Rudolf Suter: Unvergessene Basler Dichter, Basel: GS-Verlag, 1992, S. 9‒10.
Besuch des Pädagogiums in Basel
Da sich die Baselbieter Pädagogianer relativ kurz nach der Kantonstrennung in der Stadt als ‹Fremdlinge› fühlten, schlossen sie sich 1845 im ‹Basellandschäftlerverein›, auch ‹Basellandia› genannt, zusammen, welcher am 6. Juni 1846 zur farbentragenden Verbindung ‹Rauracia› wurde.
Manche Mitglieder dieser Verbindungen wie auch Pädagogiumskameraden blieben Breitenstein zeitlebens in Freundschaft verbunden.
«Die Angehörigen des Nebenkantons durften sich hier [in Basel] keiner Sympathien rühmen; ein umso ehrenvolleres Zeugnis für das Talent und die Verträglichkeit Breitensteins ist die Tatsache, dass er beim Austritt primus omnium war. Seine damaligen Kameraden schildern ihn als eine friedfertige, anspruchslose Natur, ein sonniges Gemüt, geneigt, das Leben mit all seinen Schwierigkeiten von der heitern Seite zu nehmen. Er beobachtete gut und konnte schalkhaft sein. «Sein ganzes Wesen war gediegen, war rein, und jungfräulich errötete er, wenn andere lachten über einem entbehrlichen Scherzwort». (Martin Birmann, Nachruf, in: Basellandschaftliche Zeitung vom 28. und 30.5.1877)
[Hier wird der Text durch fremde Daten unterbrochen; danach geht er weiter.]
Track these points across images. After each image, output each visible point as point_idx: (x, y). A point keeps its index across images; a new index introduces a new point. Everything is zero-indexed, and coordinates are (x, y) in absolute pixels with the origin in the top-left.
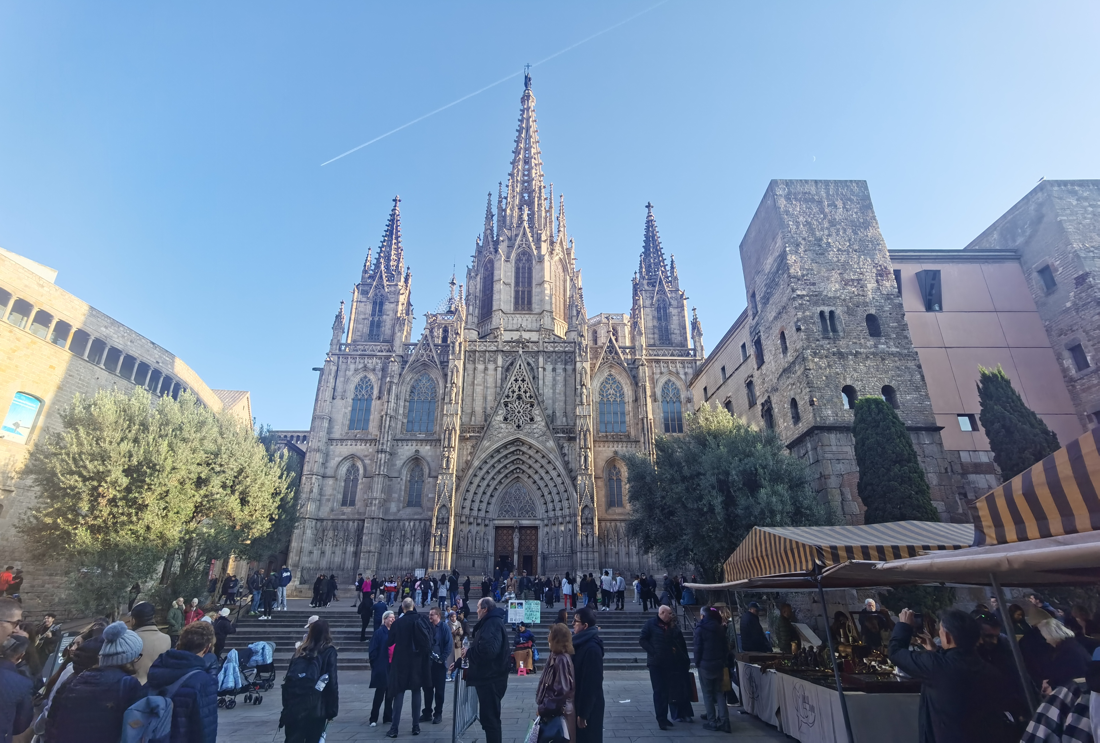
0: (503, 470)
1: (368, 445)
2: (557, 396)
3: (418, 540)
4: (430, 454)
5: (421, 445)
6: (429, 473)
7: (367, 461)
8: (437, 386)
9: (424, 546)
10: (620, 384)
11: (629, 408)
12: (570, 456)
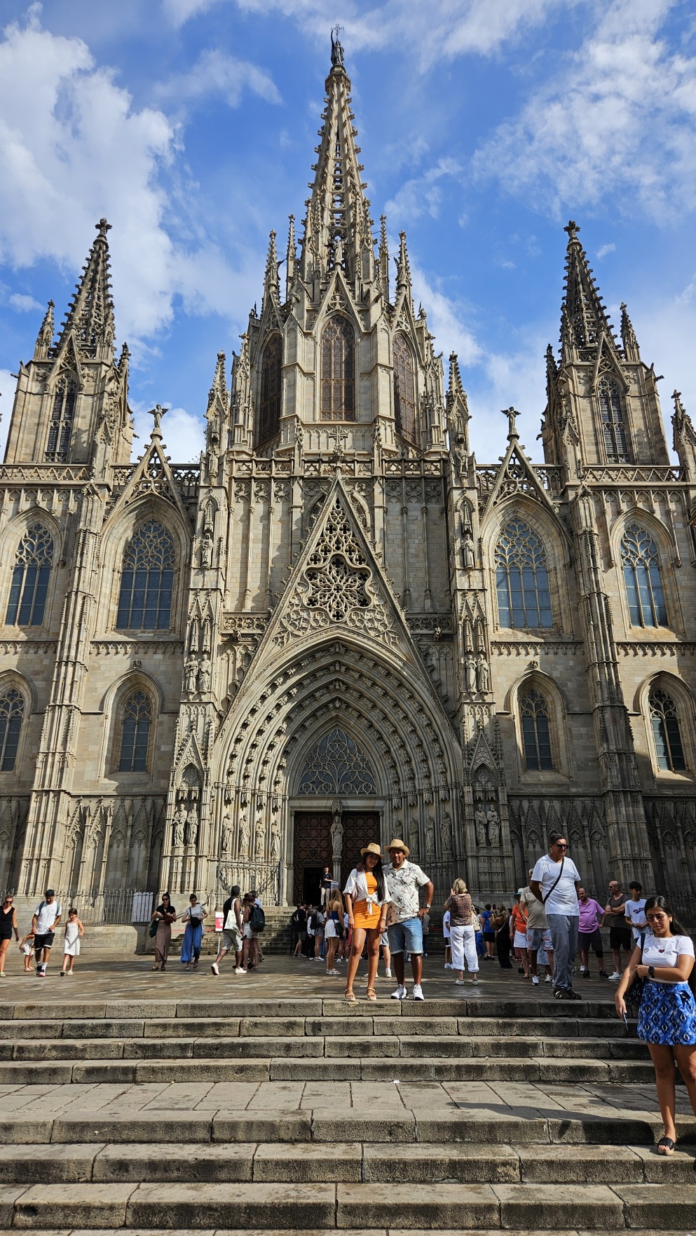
0: (307, 702)
1: (41, 652)
2: (412, 560)
3: (141, 836)
4: (162, 668)
5: (146, 653)
6: (162, 706)
7: (39, 684)
8: (176, 544)
9: (152, 847)
10: (536, 536)
11: (558, 579)
12: (443, 672)
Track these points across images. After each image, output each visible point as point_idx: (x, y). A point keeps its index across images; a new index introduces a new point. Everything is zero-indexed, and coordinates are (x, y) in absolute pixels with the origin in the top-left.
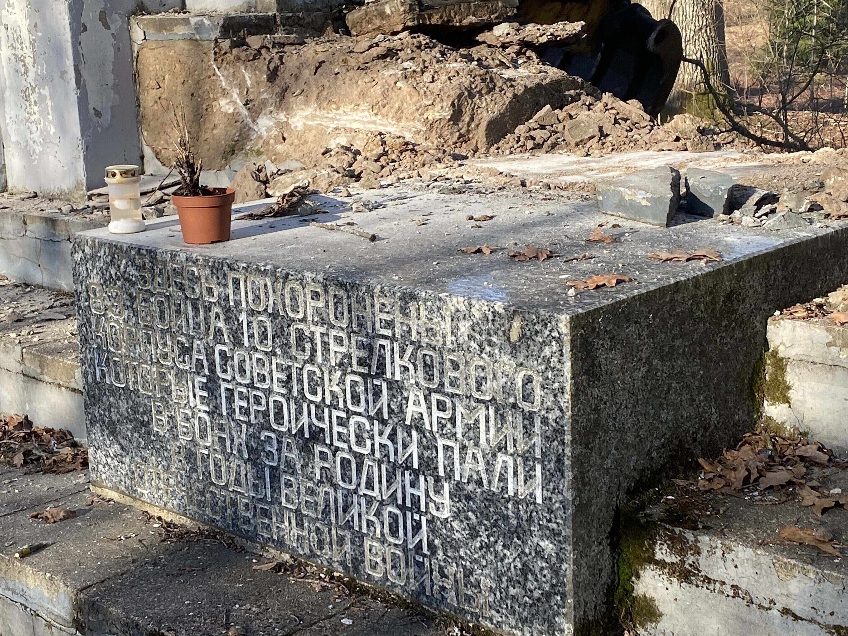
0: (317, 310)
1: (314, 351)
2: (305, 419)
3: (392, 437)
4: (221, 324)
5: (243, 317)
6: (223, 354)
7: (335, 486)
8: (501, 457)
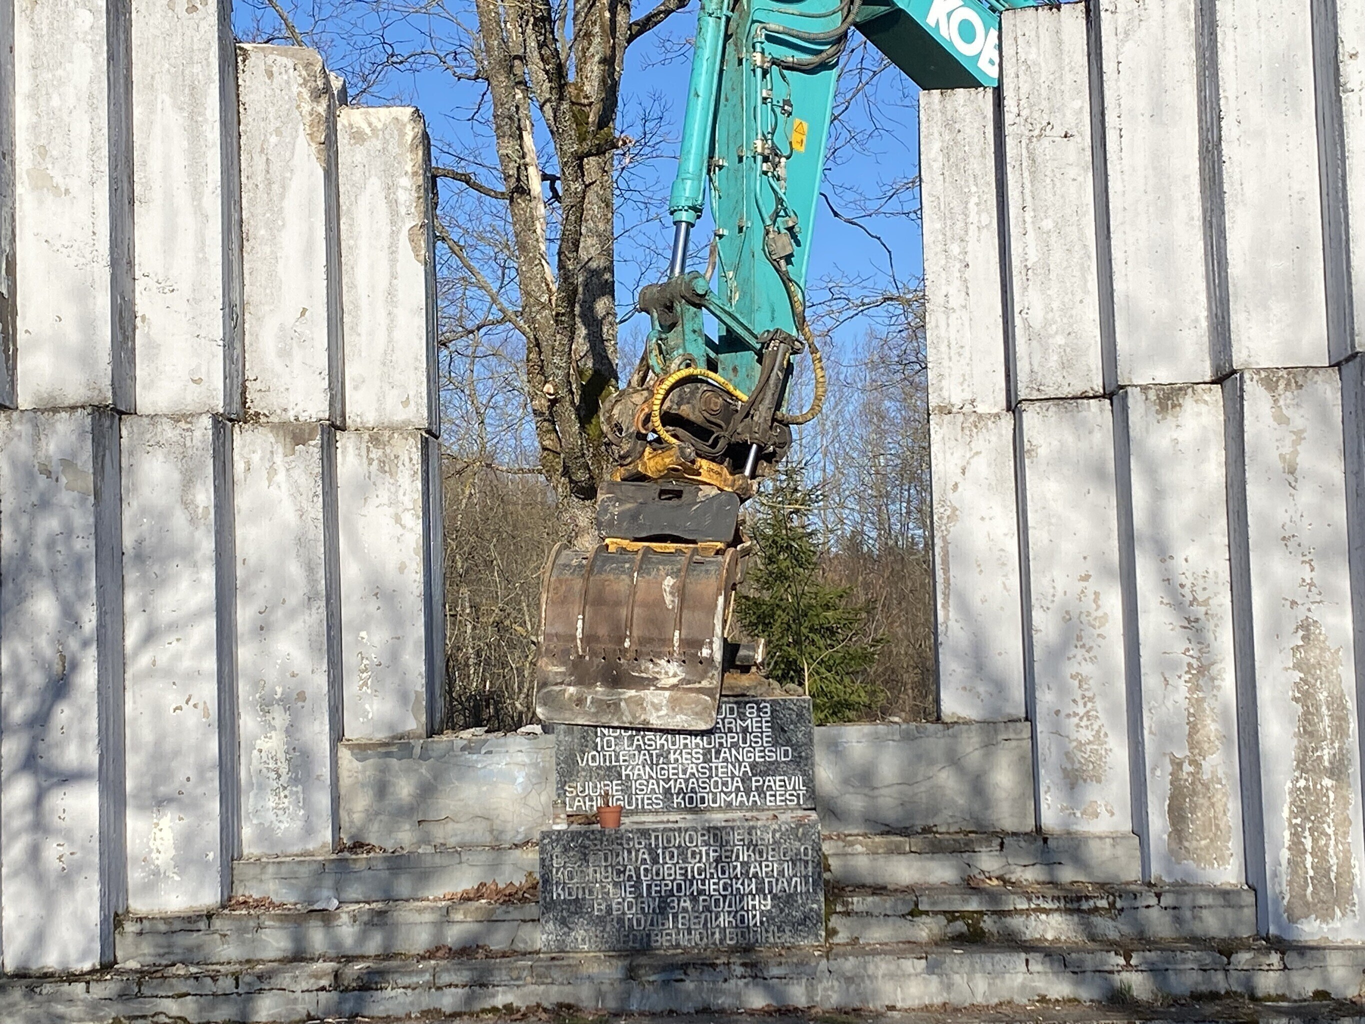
0: (704, 841)
1: (701, 858)
2: (695, 886)
3: (743, 884)
4: (646, 856)
5: (660, 851)
6: (646, 870)
7: (711, 912)
8: (794, 879)
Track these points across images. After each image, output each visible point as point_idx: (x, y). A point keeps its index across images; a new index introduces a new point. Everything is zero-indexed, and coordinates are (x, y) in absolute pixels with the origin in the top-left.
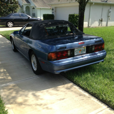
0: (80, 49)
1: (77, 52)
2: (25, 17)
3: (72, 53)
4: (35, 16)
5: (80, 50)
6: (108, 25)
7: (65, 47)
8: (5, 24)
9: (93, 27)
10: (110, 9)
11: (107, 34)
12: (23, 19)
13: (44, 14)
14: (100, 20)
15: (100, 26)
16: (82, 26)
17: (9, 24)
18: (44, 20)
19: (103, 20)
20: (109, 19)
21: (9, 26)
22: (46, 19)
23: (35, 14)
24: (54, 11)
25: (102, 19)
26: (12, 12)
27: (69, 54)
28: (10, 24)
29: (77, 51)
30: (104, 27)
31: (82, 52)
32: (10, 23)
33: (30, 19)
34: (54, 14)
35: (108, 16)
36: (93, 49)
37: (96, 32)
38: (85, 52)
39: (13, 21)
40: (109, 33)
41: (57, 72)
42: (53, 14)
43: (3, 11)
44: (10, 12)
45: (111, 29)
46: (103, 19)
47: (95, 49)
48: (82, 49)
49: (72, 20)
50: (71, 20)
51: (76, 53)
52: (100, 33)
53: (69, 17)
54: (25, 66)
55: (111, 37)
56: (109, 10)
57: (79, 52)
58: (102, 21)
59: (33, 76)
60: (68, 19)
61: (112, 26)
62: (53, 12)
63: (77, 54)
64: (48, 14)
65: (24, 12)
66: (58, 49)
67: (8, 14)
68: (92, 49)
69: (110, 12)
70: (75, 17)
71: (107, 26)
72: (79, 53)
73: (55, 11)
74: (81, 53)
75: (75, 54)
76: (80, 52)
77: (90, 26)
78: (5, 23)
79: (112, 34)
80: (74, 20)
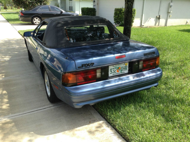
0: (118, 66)
1: (113, 72)
2: (57, 11)
3: (103, 74)
4: (72, 10)
5: (118, 68)
6: (168, 25)
7: (91, 63)
8: (30, 20)
9: (147, 27)
10: (172, 2)
11: (165, 37)
12: (53, 13)
13: (83, 7)
14: (157, 16)
15: (156, 25)
16: (128, 26)
17: (35, 20)
18: (83, 15)
19: (161, 17)
20: (170, 16)
21: (36, 23)
22: (85, 15)
23: (72, 7)
24: (96, 3)
25: (159, 16)
26: (41, 4)
27: (98, 74)
28: (37, 21)
29: (113, 70)
30: (162, 27)
31: (122, 71)
32: (37, 19)
33: (63, 13)
34: (96, 7)
35: (168, 13)
36: (141, 66)
37: (150, 34)
38: (127, 71)
39: (40, 16)
40: (169, 36)
41: (77, 105)
42: (94, 7)
43: (28, 3)
44: (37, 4)
45: (171, 31)
46: (161, 15)
47: (143, 66)
48: (121, 66)
49: (119, 16)
50: (117, 16)
51: (111, 72)
52: (156, 36)
53: (115, 12)
54: (38, 86)
55: (171, 43)
56: (169, 4)
57: (116, 71)
58: (159, 18)
59: (44, 106)
60: (114, 15)
61: (172, 26)
62: (94, 6)
63: (112, 74)
64: (88, 8)
65: (59, 4)
66: (79, 67)
67: (35, 6)
68: (139, 66)
69: (171, 7)
70: (123, 13)
71: (166, 26)
72: (117, 73)
73: (98, 4)
74: (120, 73)
75: (110, 75)
76: (118, 71)
77: (143, 25)
78: (30, 18)
79: (172, 37)
80: (121, 16)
«Den Sinn für Dichtungen und die Dichtergabe selbst brachte Breitenstein gewissermassen auf die Welt mit. An Hebel hatte er schon in jungen Jahren eine ungeheure Freude, er konnte ihn fast auswendig; für seinen jüngeren Bruder war es die höchste Lust, wenn ihm Jonas als Student Gedichte aus Hebel vorsagte. Als Bezirksschüler verfasste er bereits bei allen Anlässen sinnige Gedichte, am liebsten in der Mundart, und jedermann hatte seine Freude daran.
Wenn er von Basel aus mit seinem durch Privatstunden ersparten Gelde dem Vater zum Geburtstag ein bescheidenes Geschenklein machte, ein Pfund guten Tabak, so war die Sendung immer von einem herzigen Gedichtlein begleitet. […] Wackernagel war es, welcher in Breitenstein den künftigen Dichter erkannte und ermunterte. Er war Breitensteins Lieblingslehrer; dieser verdankte ihm weit mehr als nur den gewöhnlichen, so wirksamen Unterricht. «Mein lieber Breitenstein», sagte Wackernagel einst zu ihm, «ich kann nicht begreifen, wie Sie noch dichten können, da Sie sonst so fleissig sind.» Es war in Breitenstein ein innerer Drang, ein Herzensbedürfnis, seinen Empfindungen in dichterischer Form Ausdruck zu geben. Wackernagel hat diesem Trieb die richtigen Formen gewiesen.»
Adolf Socin: Basler Mundart und Basler Dichter, Basler Neujahrsblatt 1896, S 37.